Первой остановкой этапа было Боброве, маленький сельхозный концлагерь, в 8 или 10 километрах от 48-го квадрата. Там мы остались до 1 июля. Мы жили вне истории и ничего не знали о катастрофе на фронте. Отсюда перегнали нас в Остричь над Онежским озером.
Часть пути мы шли пешком, по трудной лесной дороге. Сразу спутались ряды, старики и больные отстали и конвойные пришли в ярость. Несколько раз командовали нам «ложись», и вся толпа валилась на землю, где стояла.; это средство укрощения арестантов, когда начинается непорядок. Карпович стал отставать. – «Прибавь тагу!» «Я не могу идти скорей! -сказал с мертвенно-белым лицом Карпович, – у меня сердце больное». «Меня твои болезни не касаются! я не врач!» – В хвосте колонны возникло замешательство. Там не своим голосом кричал конвойный на кого-то: «Выходи из рядов! Иди в лес!». – Но, разумеется, заключенный отказывался «идти в лес»: «пойти в лес» – пойти в сторону от колонны равнялось попытке бегства и давало право конвою стрелять.
В лесу посадили нас на платформы и повезли в Остричь той самой дорогой, по которой мы прибыли в прошлом августе.

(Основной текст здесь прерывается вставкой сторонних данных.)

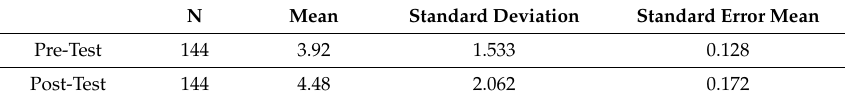
Table 5. Descriptive statistics for the pre-test and post-test values in First Garde.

В Остричи мы провели несколько трудных дней. Это был большой лагпункт, много больше нашего «48-ого квадрата». Здесь были многолюдные бараки, электричество, толпы народа. Нас загнали в пустой дом со множеством маленьких комнат и мы там лежали на полу, не раздеваясь, сплошной массой устилая коридор и сени, а утром выходили работать на озеро. Острый ветер дул с озера, температура была здесь всегда ниже, чем в глубине леса. Два или три дня мы работали на сплаве. Берег представлял собой лабиринт штабелей и лесных складов. Мы разгружали штабель в воду, подкладывая с двух сторон мощные круглые балки. По ним мы сталкивали древесные стволы. Действуя дрынами, как рычагами, мы опускали штабель, пока не оставался от него один нижний – неприкосновенный настил. Стрелок сидел неподалеку, наблюдая за каждым нашим движением. Мы подходили к нему па предписанное законом расстояние и говорили: «Разрешите оправиться, гражданин стрелок!» – на что стрелок отвечал «иди» – и указывал направление за штабель. «Баланы» с грохотом обрушивались с высоты, подпрыгивая, или тяжело оседали фут за футом. Бухта была полна плавающих бревен, которые потом соединялись в плоты.

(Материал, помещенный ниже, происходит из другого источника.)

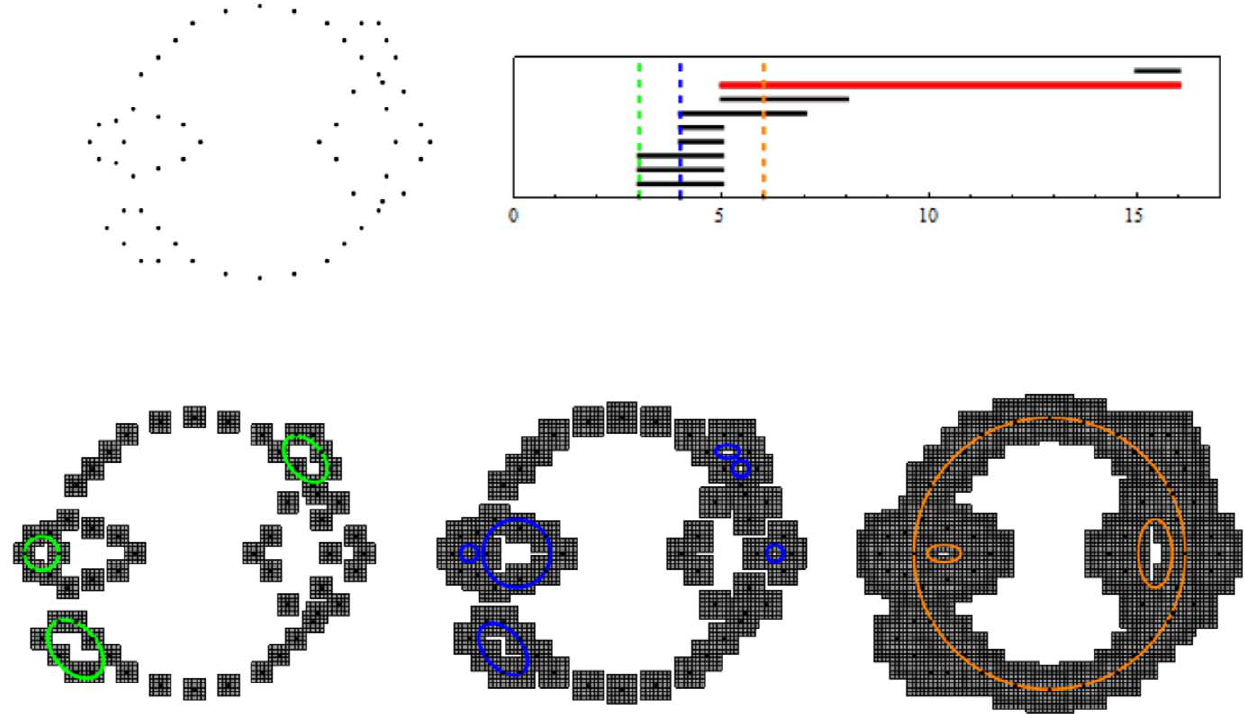
Figure 3. Persistent cubical homology. (Top, left) An example of a point cloud. (Bottom, left to right) As the size of the squares (in arbitrary units) around each point in the point cloud increases from 3 (left), through 4 (center) to 6 (right), different holes open and close in the gray set of squares. The colored circles around the holes represent generators of the first homology group, which are graphed as a function of the size in the barcode (top, right). The dashed lines are color coded and correspond to the figures in the bottom row. The red line in the barcode represents a persistent generator which indicates a hole that is present for a substantial range of sizes of the squares.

Разувшись и засучив штаны, мы входили в воду и длинными шестами разбивали заторы у берега, мешавшие спуску бревен. Каждую минуту кто-нибудь срывался со скользких, танцующих в воде бревен и вылезал сушиться на берег. Было пасмурно и холодно, облака плыли над Онегой. Во время дождя мы забивались под штабеля, между досок, и были довольны, что имеем передышку. Нескончаемо долго тянулся день над озером. Под конец мы без сил лежали на бревнах. Ночью, в чужом и переполненном лагере нам запрещали выходить на двор. Едва кто-нибудь выходил, окликали в темноте: – «Стой! Куда пошел?»
Снова плыла баржа через безбрежный простор Онеги, переполненная польскими, еврейскими и русскими з/к.